From the output above, it can be seen that:

The two models have exactly the samed

**adjusted R2**(0.67), meaning that they are equivalent in explaining the outcome, here fertility score. Additionally, they have the same amount of**residual standard error**(RSE or sigma = 7.17). However, the model 2 is more simple than model 1 because it incorporates less variables. All things equal, the simple model is always better in statistics.The AIC and the BIC of the model 2 are lower than those of the model1. In model comparison strategies, the model with the lowest AIC and BIC score is preferred.

Finally, the F-statistic p.value of the model 2 is lower than the one of the model 1. This means that the model 2 is statistically more significant compared to model 1, which is consistent to the above conclusion.

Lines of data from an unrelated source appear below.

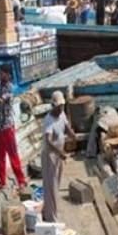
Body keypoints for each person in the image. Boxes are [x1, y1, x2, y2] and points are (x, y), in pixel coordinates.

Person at [0, 63, 27, 190]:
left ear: (8, 74)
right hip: (0, 126)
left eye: (3, 73)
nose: (0, 75)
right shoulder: (2, 86)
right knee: (0, 155)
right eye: (0, 72)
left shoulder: (9, 88)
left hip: (7, 126)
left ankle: (21, 180)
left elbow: (1, 101)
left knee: (12, 154)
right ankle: (2, 180)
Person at [41, 91, 75, 223]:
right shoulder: (48, 120)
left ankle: (48, 211)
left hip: (59, 153)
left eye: (62, 106)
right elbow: (48, 140)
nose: (61, 108)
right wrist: (59, 152)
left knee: (56, 184)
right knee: (51, 186)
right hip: (50, 154)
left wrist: (72, 134)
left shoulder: (62, 114)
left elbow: (66, 127)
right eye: (58, 106)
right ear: (53, 105)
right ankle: (52, 218)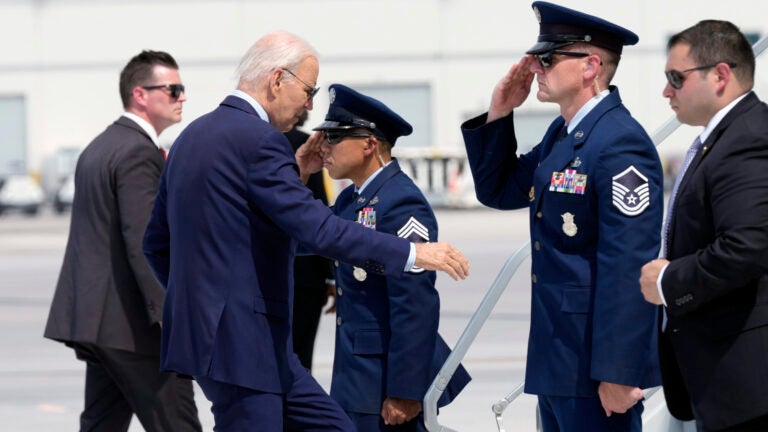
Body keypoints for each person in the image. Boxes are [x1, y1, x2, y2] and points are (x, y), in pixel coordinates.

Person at [142, 31, 470, 432]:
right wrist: (413, 254)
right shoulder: (261, 140)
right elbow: (318, 230)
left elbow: (158, 243)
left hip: (245, 344)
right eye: (308, 90)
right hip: (242, 344)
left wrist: (197, 304)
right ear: (277, 79)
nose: (310, 105)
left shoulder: (191, 137)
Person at [461, 2, 663, 431]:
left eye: (548, 58)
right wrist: (500, 112)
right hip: (558, 361)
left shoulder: (620, 144)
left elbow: (628, 264)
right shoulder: (564, 134)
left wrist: (620, 371)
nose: (534, 67)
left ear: (591, 66)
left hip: (594, 368)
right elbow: (500, 190)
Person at [43, 51, 201, 432]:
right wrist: (168, 313)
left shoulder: (101, 146)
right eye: (173, 89)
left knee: (102, 423)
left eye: (182, 89)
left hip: (98, 323)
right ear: (140, 94)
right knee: (178, 423)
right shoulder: (136, 152)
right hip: (132, 328)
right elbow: (143, 240)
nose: (182, 97)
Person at [306, 84, 471, 431]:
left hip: (385, 383)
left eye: (334, 138)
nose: (324, 148)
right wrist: (298, 174)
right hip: (358, 377)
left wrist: (406, 392)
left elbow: (414, 304)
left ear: (368, 144)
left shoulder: (400, 203)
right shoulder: (352, 199)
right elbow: (306, 236)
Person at [639, 20, 768, 432]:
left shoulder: (746, 139)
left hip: (747, 387)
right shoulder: (722, 138)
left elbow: (747, 246)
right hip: (725, 383)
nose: (666, 91)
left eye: (676, 78)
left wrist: (669, 281)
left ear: (720, 75)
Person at [285, 111, 336, 371]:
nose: (308, 106)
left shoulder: (251, 142)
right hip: (305, 273)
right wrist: (331, 276)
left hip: (264, 274)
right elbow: (317, 214)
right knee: (300, 359)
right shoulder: (305, 146)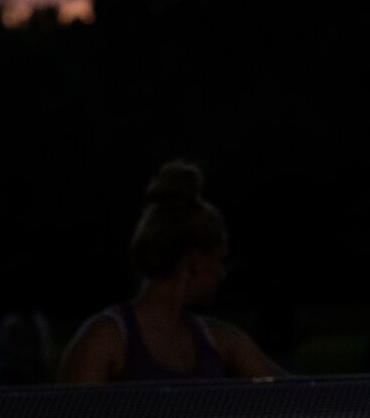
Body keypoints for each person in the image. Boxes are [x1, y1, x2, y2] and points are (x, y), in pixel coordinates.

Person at [57, 161, 282, 384]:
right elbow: (68, 417)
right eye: (218, 260)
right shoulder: (106, 338)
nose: (221, 273)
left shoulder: (219, 340)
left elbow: (297, 391)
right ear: (195, 260)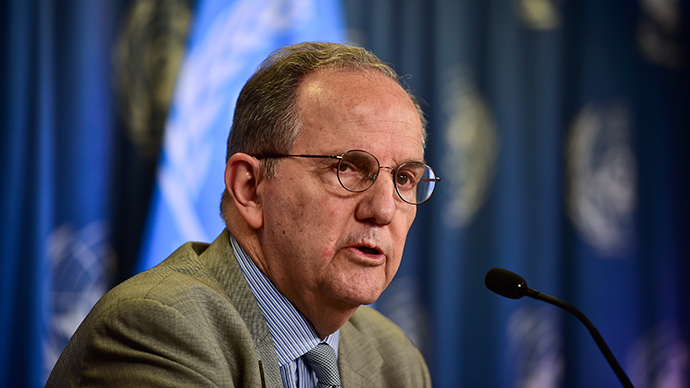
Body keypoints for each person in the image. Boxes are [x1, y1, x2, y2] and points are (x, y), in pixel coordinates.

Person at [46, 41, 439, 388]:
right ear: (249, 188)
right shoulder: (157, 329)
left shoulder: (396, 362)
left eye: (405, 178)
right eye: (348, 169)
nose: (384, 209)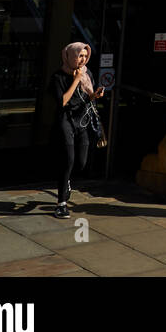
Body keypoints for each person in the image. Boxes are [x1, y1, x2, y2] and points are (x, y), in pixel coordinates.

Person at [49, 42, 105, 219]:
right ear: (70, 56)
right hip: (65, 121)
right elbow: (63, 101)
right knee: (68, 160)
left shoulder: (87, 74)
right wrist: (75, 79)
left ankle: (67, 183)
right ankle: (61, 203)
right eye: (79, 56)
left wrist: (95, 95)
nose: (82, 59)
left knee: (81, 162)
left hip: (82, 121)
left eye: (84, 56)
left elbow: (88, 97)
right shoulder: (58, 77)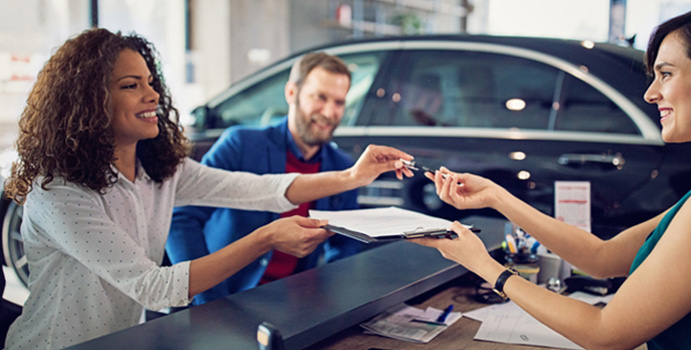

Note that, the RMSE and the RSE are measured in the same scale as the outcome variable. Dividing the RSE by the average value of the outcome variable will give you the prediction error rate, which should be as small as possible:

`sigma(model1)/mean(swiss$Fertility)`

`## [1] 0.102`

In our example the average prediction error rate is 10%.

## Discussion

This chapter describes several metrics for assessing the overall performance of a regression model.

The most important metrics are the Adjusted R-square, RMSE, AIC and the BIC. These metrics are also used as the basis of model comparison and optimal model selection.

Note that, these regression metrics are all internal measures, that is they have been computed on the same data that was used to build the regression model. They tell you how well the model fits to the data in hand, called training data set.

In general, we do not really care how well the method works on the training data. Rather, we are interested in the accuracy of the predictions that we obtain when we apply our method to previously unseen test data.

However, the test data is not always available making the test error very difficult to estimate. In this situation, methods such as **cross-validation** (Chapter @ref(cross-validation)) and **bootstrap** (Chapter @ref(bootstrap-resampling)) are applied for estimating the test error (or the prediction error rate) using training data.